• Well, crap.

    Daren Schwenke10/31/2020 at 16:49 1 comment

    ACME Creation Lab, where we were building this, had a fire this week.

    Photo caption: I don't know what this was, but it is now fused to the plastic shelf.

    Three units were destroyed, and the power is cut to the building.

    We got pretty lucky here in that this tennant decided to insulate the space.  Hence the contents of the room were very well toasted, but only the front face of the studs suffered a similar fate.  Unfortunately before the fire was put out it burned through the ceiling and ultimately ended up affecting way more than just the one unit.  

    I was there.  I lost some hair from the heat.  :)

    Getting them back up and running was obviously more important than this project.

    We have the building back up on a generator as of Thursday with the affected areas turned off and the community is coming together to help out where they can.

    #acmepheonixproject is now in effect.

  • Code.

    Daren Schwenke10/25/2020 at 09:57 0 comments

    I have the physical design worked out for how I'm going to move the iris center, and allow for an iris that I can change in size at the same time without moving the entire mechanism to do it.. I think.

    The current idea is to move part of the iris closure mechanism, which normally is purely rotational, to allow for (x,y) movement as well and then to try to compensate for the uneven closure of the leaves blocking the light by enlarging them a bit.. so the generated center *can* be off-center without creating gaps in the blocked portion.

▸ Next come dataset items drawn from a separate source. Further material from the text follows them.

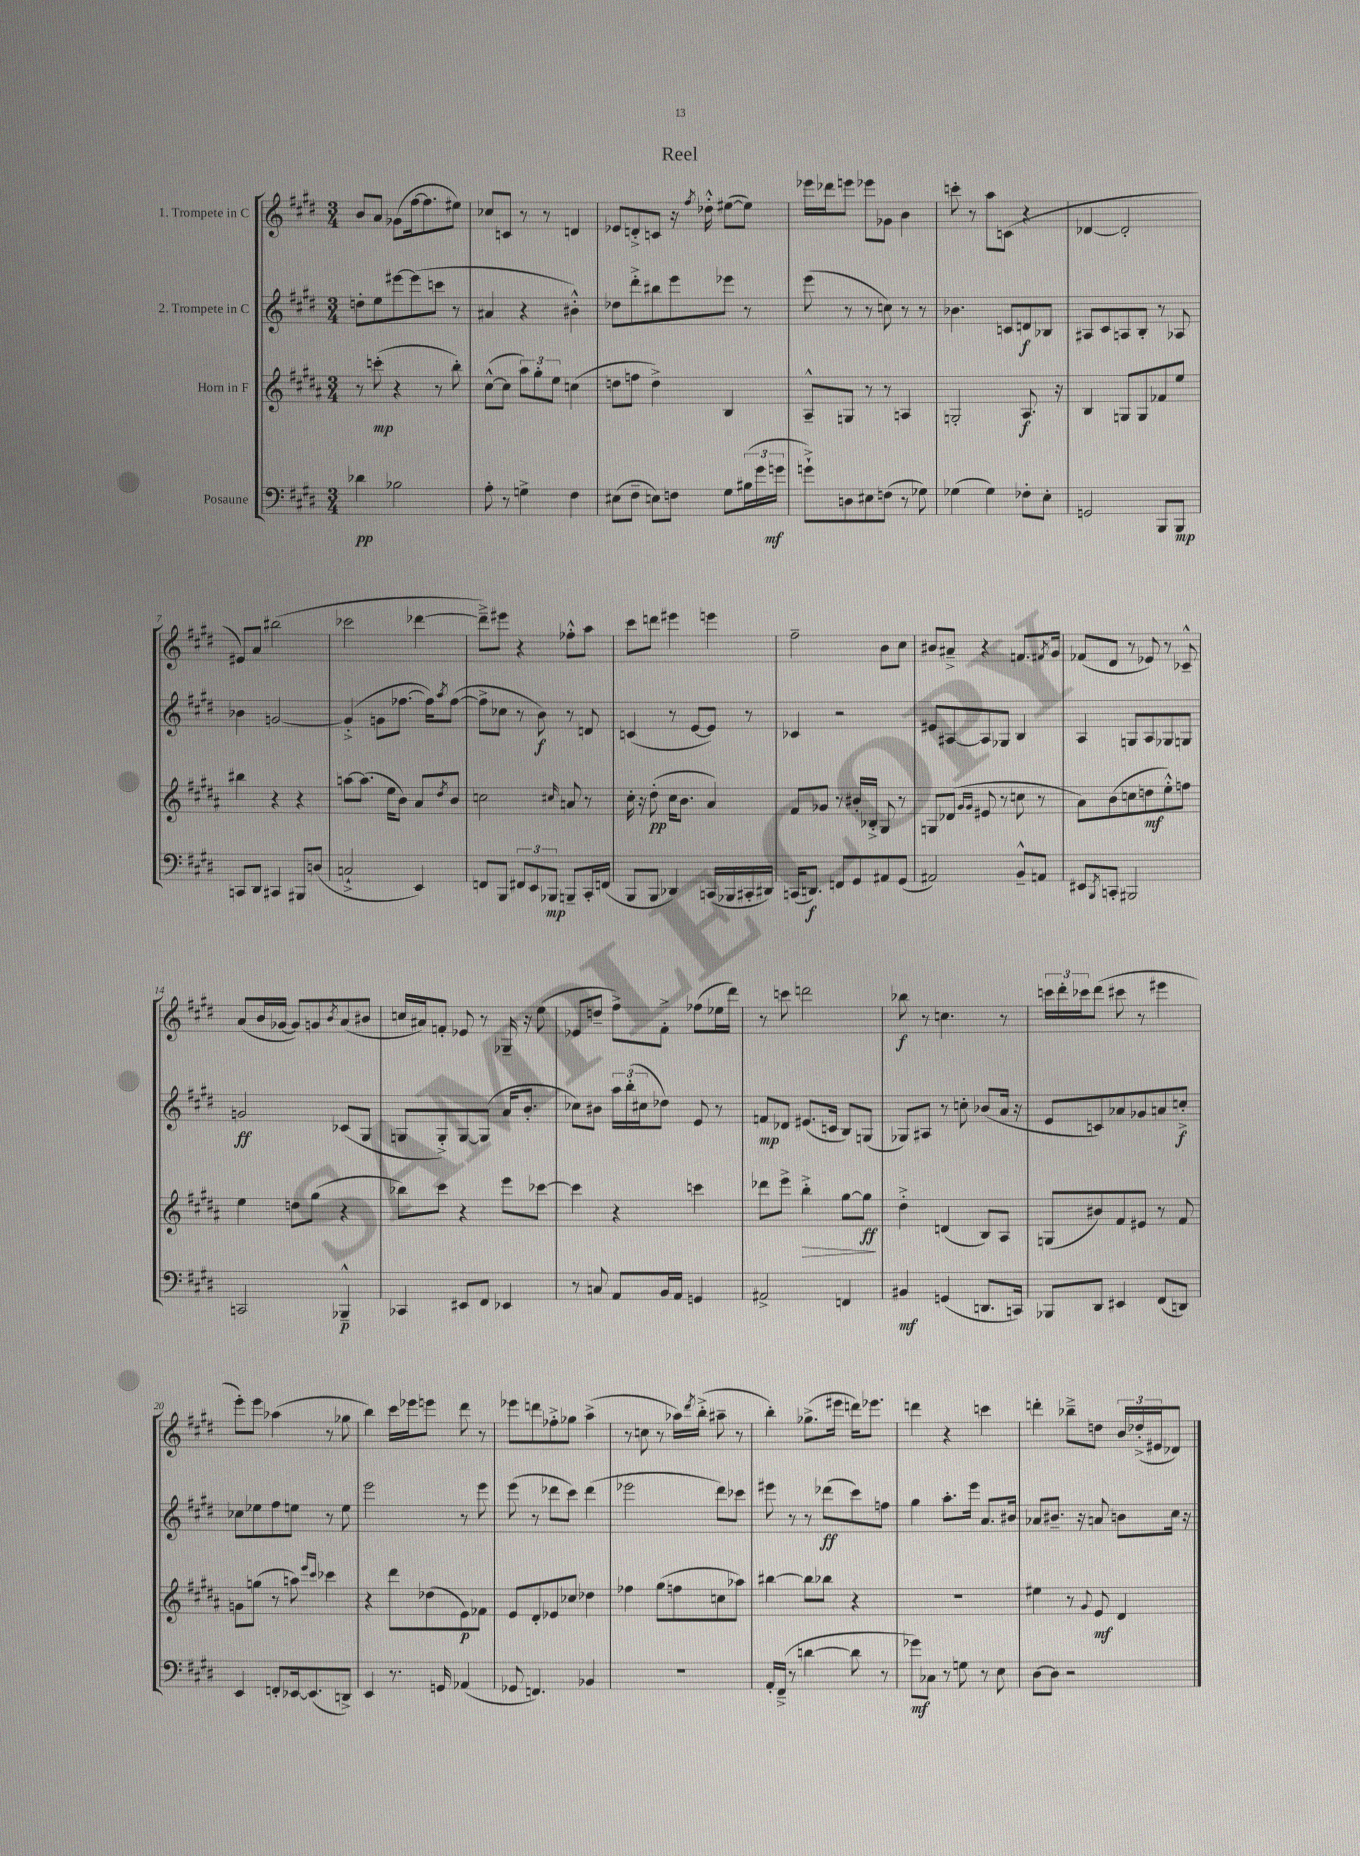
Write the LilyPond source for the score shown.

\header { title = "Reel" }
<<
\new StaffGroup <<
\new Staff = "s0" \with { instrumentName = "1. Trompete in C" } {
    \clef treble \key e \major \numericTimeSignature \time 3/4
    b'8 a'8 ges'8( fis''16~ fis''8. eis''8) |
    ces''8 c'8 r8 r8 d'4 |
    ees'8 d'8-.-> c'8 r16 \acciaccatura { fis''8 } des''16-.-^ eis''8~( eis''8) |
    ees'''16 des'''16 e'''8 ees'''8 ges'8 b'4 |
    c'''8-. r8 a''8 c'8( r4 |
    des'4~ des'2-. |
    eis'8) a'8 bis''2( |
    ces'''2 des'''4~ |
    des'''8--->) eis'''8 r4 fes''8-.-^ a''8 |
    cis'''8 d'''8 eis'''4 e'''4 |
    fis''2-- b'8 cis''8 |
    bis'8 ais'8---> r4 f'8. \acciaccatura { fis'8 } gis'16 |
    fes'8( dis'8 r8 ees'8) r8 ces'8---^ |
    a'8( b'16 ges'16~ ges'8) g'8 \acciaccatura { b'8 } a'8( bis'8 |
    c''16 ais'16) f'8-. ees'8 r8 ges16-- r16 e''8( |
    ees'8 d''8-- fis''8->) fis'8-.-> fes''8( ees''16 dis'''16) |
    r8 c'''8 d'''2 |
    bes''8\f r8 c''4. r8 |
    \tuplet 3/2 { c'''16 dis'''16-. ces'''16 } dis'''8( cis'''8 r8 eis'''4 |
    e'''8-.) e'''8 aes''4( r8 ges''8 |
    b''4) cis'''16 ees'''16 e'''8 dis'''8 r8 |
    ees'''8 d'''8 fes''8-.-> ges''8 a''4->( |
    r8 c''8 r8 aes''16) \acciaccatura { dis'''8 } b''16-.->( ais''8-- r8 |
    b''4-.) ges''8.->( eis'''16 d'''16) ees'''8. |
    d'''4 r4 c'''4 |
    d'''4-. bes''8---> d''8 \tuplet 3/2 { b'16 des''16-.->( eis'16 } des'8) \bar "|." |
}
\new Staff = "s1" \with { instrumentName = "2. Trompete in C" } {
    \clef treble \key e \major \numericTimeSignature \time 3/4
    d''8-. e''8 eis'''8~ eis'''8( c'''8 r8 |
    ais'4 r4 bis'4-.-^) |
    des''8 dis'''8-.-> bis''8 e'''8 ees'''8 r8 |
    e'''8( r8 r8 c''8) r8 r8 |
    bes'4. c'8 d'8\f bes8 |
    ais8 cis'8 a8 b8-. r8 aes8 |
    bes'4 g'2~ |
    g'4-.->( g'8 fes''8.~ fes''16) \acciaccatura { a''8 } fes''8~( |
    fes''8-> ces''8 r8 b'8\f) r8 d'8 |
    c'4( r8 e'8~ e'8) r8 |
    ces'4 r2 |
    eis'8 ais8~ ais8 ges8 b4 |
    a4 g8 a8 ges8 g8 |
    g'2\ff ces'8( gis8 |
    g8 g8-.->) g8~ g8( a'16 b'8.-. |
    ces''8) bis'8 \tuplet 3/2 { a''16 b''16-.( cis''16 } des''8) e'8 r8 |
    f'8\mp des'8 eis'8.( c'16 b8) g8( |
    ges8) ais8 r8 c''8-. bes'8( a'16 r16 |
    e'8 c'8) aes'8 ges'8 a'8 c''8-.->\f |
    ces''8 ees''8 fis''8 e''8 r8 e''8 |
    e'''2 r8 e'''8 |
    e'''8( r8 des'''8 cis'''8) des'''4( |
    ees'''2 dis'''8) ces'''8 |
    eis'''8 r8 r8 des'''8\ff( cis'''8) f''8 |
    gis''4 a''8.-. e'''16 a'8. bis'16 |
    aes'8 bis'8.-- r16 a'8 b'8 cis''16 r16 \bar "|." |
}
\new Staff = "s2" \with { instrumentName = "Horn in F" } {
    \clef treble \key b \major \numericTimeSignature \time 3/4
    r8 c'''8-.\mp( r4 r8 b''8-.) |
    cis''8~-^( cis''8 \tuplet 3/2 { ais''8) gis''8-. e''8 } c''4( |
    d''8 f''8 d''4->) b4 |
    ais8---^ g8 r8 r8 a4 |
    g2-. ais8.\f r16 |
    b4 g8 g8 fes'8 e''8 |
    bis''4 r4 r4 |
    a''8~ a''8.( e''16 b'8) ais'8 \acciaccatura { dis''8 } b'8 |
    c''2 \grace { cis''16 } a'8 r8 |
    cis''16-. r16 dis''8-.\pp( cis''16 b'8. ais'4) |
    fis'8 ges'8 r8 bis'16-. bes16-.-> gis8 r8 |
    g8 des'8( \grace { gis'16 gis'16 } eis'8 r8 c''8 r8 |
    ais'8) b'8( c''8 d''8\mf e''8-.-^) f''8 |
    e''4 d''8 gis''8( r4 |
    bes''8) cis'''8 r4 e'''8 ces'''8~ |
    ces'''4 r4 c'''4 |
    des'''8 e'''8-> b''4-.->\> gis''8~ gis''8\ff\! |
    dis''4-.-> d'4( b8) ais8 |
    g8( bis'8) fis'8 eis'8 r8 fis'8 |
    g'8 g''8( r8 a''8) \grace { e'''16 cis'''16 } ces'''4 |
    r4 dis'''8 des''8( e'8\p) fes'8 |
    e'8 dis'8-. ees'8 ces''8 des''4 |
    fes''4 gis''8( f''8 c''8 aes''8) |
    bis''4~ bis''8 bes''8 r4 |
    R2. |
    eis''4 r8 \appoggiatura { gis'8 } e'8\mf dis'4 \bar "|." |
}
\new Staff = "s3" \with { instrumentName = "Posaune" } {
    \clef bass \key e \major \numericTimeSignature \time 3/4
    des'4\pp bes2 |
    a8-. r8 g4-> fis4 |
    eis8( fis8-- e8) f8 gis8 \tuplet 3/2 { bis16( gis'16 g'16\mf } |
    g'8-!->) d8 eis8 f8( r8 ges8) |
    ges4( ges4) fes8-. e8-. |
    g,2 b,,8 b,,8\mp |
    c,8 dis,8 cis,4 bis,,8 d8( |
    c2-!-> e,4) |
    f,8 b,,8 \tuplet 3/2 { fis,8 e,8 bes,,8\mp } b,,8-- cis,16-. f,16( |
    b,,8 b,,8 des,4) c,16( bes,,16 cis,16-. dis,16) |
    c,16( d,8.\f) f,8 gis,8 ais,8 gis,8( |
    ais,2) b,8---^ a,8 |
    eis,8 \acciaccatura { b,,8 } c,8-. bis,,2 |
    c,2 bes,,4---^\p |
    ces,4 eis,8 fis,8 ees,4 |
    r8 c8 a,8 b,16 a,16 g,4 |
    ais,2-> f,4 |
    bis,4\mf g,4( d,8. c,16) |
    bes,,8 dis,8 eis,4 fis,8( d,8) |
    e,4 f,8-. ees,16~ ees,8.( d,8->) |
    e,4 r8. g,16 aes,4( |
    ges,8 f,4.) bes,4 |
    R2. |
    a,16-. fis,16--->( r8 d'4~ d'8 r8 |
    ges'8\mf) ces8 r8 g8 r8 e8 |
    dis8~ dis8 r2 \bar "|." |
}
>>
>>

    I'm not really confident in which portion of the offset motion I should be moving to get the desired effect here.  I could move the part that contains the end pins, or I could move the pins which ultimately reside in carved channels.

    I'm trying to turn this into code, but my initial path of generating this arc has taken me to generating the shape needed from the resulting motion of the leaf itself.  But... that motion is just a simple rotational motion right now.

    It will probably be easier to generate both outcomes in hardware and physically test them than it is to attempt to model it.

    So in the end I really don't know if I can do this yet.  We will find out soon.  If I was doing this in FreeCAD instead of OpenSCAD I could probably define constraints allowing me to do this faster without a lot of math  But I want to do it in OpenSCAD.   

    Silly in a way, but here we are.  :)

    I'm confident that the idea will work.  To what extent I can relocate the center of X,Y in either mechanism and still had a good looking, round iris opening is the question here.

    It is novel in a way that I don't have any data to back up the second assumption.  Experimentation ensuing.